§ **SELECTED EXCERPT**:
---

CORRESP 1 filename1.htm commentresponse0508.htm
[Cintas Letterhead]
 
 
May 8, 2008
 
Via EDGAR
 
Mr. John Reynolds
Assistant Director
Division of Corporation Finance
Securities and Exchange Commission
100 F Street, N.E., Mail Stop 3561
Washington, DC   20549

 
Re:
Cintas Corporation
 
Form 10-K for fiscal year ended May 31, 2007
 
Filed July 30, 2007
 
File No. 000-11399                
 
Dear Mr. Reynolds:
 
On behalf of Cintas Corporation, we are responding to the Staff’s comment contained in the letter dated April 10, 2008 to the above-referenced filing.  We discussed the comment by telephone with Edwin Kim of the Staff on April 30, 2008.
 
Item 11.  Executive Compensation
 
Compensation Discussion and Analysis
 
1.
We note your response to comment two of our letter dated January 25, 2008, we reissue the comment in part.  We requested a quantitative discussion of all the terms of the necessary targets to be achieved for your named executive officers to earn their cash incentive bonuses and long-term equity incentives.  In our prior letter, we noted that growth in earnings per share, sales growth, and other performance goals were used to determine executive incentive-based income.  Your response indicates that disclosure of the earnings per share and sales growth thresholds would cause competitive harm to Cintas Corporation because it would allow “existing or future competitors…to gain or retain market share by reducing prices.”  In particular we note that your actual EPS growth and sales growth for the company are known for fiscal 2007.  Given that the actual growth in earning per share and growth in sales are known, please disclose the specific performance targets used to determine the incentive amounts or provide us with detailed discussion of how the disclosure of each specific target would cause the company competitive harm.  Specifically address why the disclosure of the specific targets would cause competitors to reduce prices and gain or retain market share.

---

§ **RECORDED INFORMATION**:

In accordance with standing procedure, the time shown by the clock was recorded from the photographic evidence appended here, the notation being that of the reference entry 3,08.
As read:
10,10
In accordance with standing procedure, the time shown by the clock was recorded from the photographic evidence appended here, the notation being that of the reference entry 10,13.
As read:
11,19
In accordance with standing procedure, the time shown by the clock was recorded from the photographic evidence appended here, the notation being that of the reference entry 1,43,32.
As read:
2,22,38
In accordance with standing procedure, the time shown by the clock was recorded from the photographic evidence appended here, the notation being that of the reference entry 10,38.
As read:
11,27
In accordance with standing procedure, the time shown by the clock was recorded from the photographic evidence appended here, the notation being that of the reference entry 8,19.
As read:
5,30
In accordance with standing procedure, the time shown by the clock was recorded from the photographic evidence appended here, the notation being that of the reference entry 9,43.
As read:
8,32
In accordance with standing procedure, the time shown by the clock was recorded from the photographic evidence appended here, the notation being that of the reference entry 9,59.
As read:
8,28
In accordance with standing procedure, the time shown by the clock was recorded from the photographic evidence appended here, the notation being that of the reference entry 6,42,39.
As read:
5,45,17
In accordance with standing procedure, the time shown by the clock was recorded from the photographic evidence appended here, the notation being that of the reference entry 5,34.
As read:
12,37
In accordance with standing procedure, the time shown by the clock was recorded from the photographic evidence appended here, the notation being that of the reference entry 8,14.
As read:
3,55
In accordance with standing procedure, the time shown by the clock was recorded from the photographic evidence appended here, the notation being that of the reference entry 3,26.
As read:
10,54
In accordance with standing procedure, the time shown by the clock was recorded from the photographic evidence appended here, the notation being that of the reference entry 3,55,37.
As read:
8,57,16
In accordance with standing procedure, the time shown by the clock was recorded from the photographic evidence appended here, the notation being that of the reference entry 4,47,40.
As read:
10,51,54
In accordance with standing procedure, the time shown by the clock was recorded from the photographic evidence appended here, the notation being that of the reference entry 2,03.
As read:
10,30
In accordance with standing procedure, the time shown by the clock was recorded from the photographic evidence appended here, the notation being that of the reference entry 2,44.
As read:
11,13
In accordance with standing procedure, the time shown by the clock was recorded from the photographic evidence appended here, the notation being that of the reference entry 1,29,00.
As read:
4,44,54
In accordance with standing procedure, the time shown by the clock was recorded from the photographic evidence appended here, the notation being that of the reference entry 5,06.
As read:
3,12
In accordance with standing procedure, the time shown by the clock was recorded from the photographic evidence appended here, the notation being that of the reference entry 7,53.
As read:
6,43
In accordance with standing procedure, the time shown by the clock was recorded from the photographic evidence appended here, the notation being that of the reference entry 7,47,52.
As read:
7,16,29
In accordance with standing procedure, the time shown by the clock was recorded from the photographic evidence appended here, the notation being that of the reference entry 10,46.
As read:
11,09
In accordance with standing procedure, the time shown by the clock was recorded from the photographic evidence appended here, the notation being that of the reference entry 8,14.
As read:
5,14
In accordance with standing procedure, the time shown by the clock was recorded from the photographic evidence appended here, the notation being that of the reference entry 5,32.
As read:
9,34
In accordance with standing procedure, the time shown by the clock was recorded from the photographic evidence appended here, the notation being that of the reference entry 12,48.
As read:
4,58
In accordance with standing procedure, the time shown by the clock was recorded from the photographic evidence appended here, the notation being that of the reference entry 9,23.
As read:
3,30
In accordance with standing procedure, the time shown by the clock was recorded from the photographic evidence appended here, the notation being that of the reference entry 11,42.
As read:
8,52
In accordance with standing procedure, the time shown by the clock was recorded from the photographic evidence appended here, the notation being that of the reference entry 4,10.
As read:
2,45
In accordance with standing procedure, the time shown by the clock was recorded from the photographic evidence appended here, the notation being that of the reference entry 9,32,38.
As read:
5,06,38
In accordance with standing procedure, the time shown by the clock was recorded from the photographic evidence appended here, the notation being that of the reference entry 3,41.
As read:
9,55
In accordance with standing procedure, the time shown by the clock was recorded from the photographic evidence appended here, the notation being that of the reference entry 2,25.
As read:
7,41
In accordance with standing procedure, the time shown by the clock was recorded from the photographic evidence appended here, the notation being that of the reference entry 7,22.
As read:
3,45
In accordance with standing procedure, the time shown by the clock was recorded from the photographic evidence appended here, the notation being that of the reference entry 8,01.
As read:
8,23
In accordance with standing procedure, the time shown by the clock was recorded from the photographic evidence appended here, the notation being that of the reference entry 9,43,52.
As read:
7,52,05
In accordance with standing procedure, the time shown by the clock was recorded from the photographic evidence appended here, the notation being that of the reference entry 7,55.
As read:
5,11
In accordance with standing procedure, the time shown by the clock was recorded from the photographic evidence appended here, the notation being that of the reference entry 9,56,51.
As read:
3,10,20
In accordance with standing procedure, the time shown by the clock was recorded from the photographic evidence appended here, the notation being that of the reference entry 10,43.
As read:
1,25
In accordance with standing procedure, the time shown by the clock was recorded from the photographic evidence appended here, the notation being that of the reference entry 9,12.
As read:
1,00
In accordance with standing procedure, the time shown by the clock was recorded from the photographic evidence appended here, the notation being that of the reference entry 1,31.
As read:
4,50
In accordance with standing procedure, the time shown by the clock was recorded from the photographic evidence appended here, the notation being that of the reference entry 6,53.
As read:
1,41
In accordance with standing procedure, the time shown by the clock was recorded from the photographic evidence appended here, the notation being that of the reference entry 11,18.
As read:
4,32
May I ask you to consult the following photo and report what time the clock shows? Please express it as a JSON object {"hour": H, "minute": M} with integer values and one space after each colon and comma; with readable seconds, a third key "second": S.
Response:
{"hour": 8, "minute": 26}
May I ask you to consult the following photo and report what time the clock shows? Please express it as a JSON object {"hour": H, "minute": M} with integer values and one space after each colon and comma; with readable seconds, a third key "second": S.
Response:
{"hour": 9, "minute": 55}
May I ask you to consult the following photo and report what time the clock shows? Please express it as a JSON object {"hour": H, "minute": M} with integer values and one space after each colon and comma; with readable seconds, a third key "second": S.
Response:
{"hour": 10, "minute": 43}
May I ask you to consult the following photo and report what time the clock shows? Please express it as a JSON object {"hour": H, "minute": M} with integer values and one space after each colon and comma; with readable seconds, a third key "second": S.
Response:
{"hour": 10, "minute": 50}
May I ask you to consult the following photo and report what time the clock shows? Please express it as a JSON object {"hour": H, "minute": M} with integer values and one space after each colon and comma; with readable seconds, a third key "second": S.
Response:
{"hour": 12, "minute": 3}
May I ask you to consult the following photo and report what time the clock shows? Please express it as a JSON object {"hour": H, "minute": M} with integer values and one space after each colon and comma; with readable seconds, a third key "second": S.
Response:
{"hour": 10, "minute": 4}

---

§ **INSTRUCTIONS**:
- a) Please update the Cintas response letter: begin at the words "Form 10-K for" and stop after "April 30, 2008.", replacing "telephone" with "phone".
- b) In one to three sentences, explain why, according to the Cintas response letter, the company said that disclosing its earnings per share and sales growth thresholds would cause it competitive harm.

§ **ANSWERS BY TASK**:
- a)
Form 10-K for fiscal year ended May 31, 2007
 
Filed July 30, 2007
 
File No. 000-11399                
 
Dear Mr. Reynolds:
 
On behalf of Cintas Corporation, we are responding to the Staff’s comment contained in the letter dated April 10, 2008 to the above-referenced filing.  We discussed the comment by phone with Edwin Kim of the Staff on April 30, 2008.

- b) The company said that disclosing those thresholds would allow existing or future competitors to gain or retain market share by reducing prices.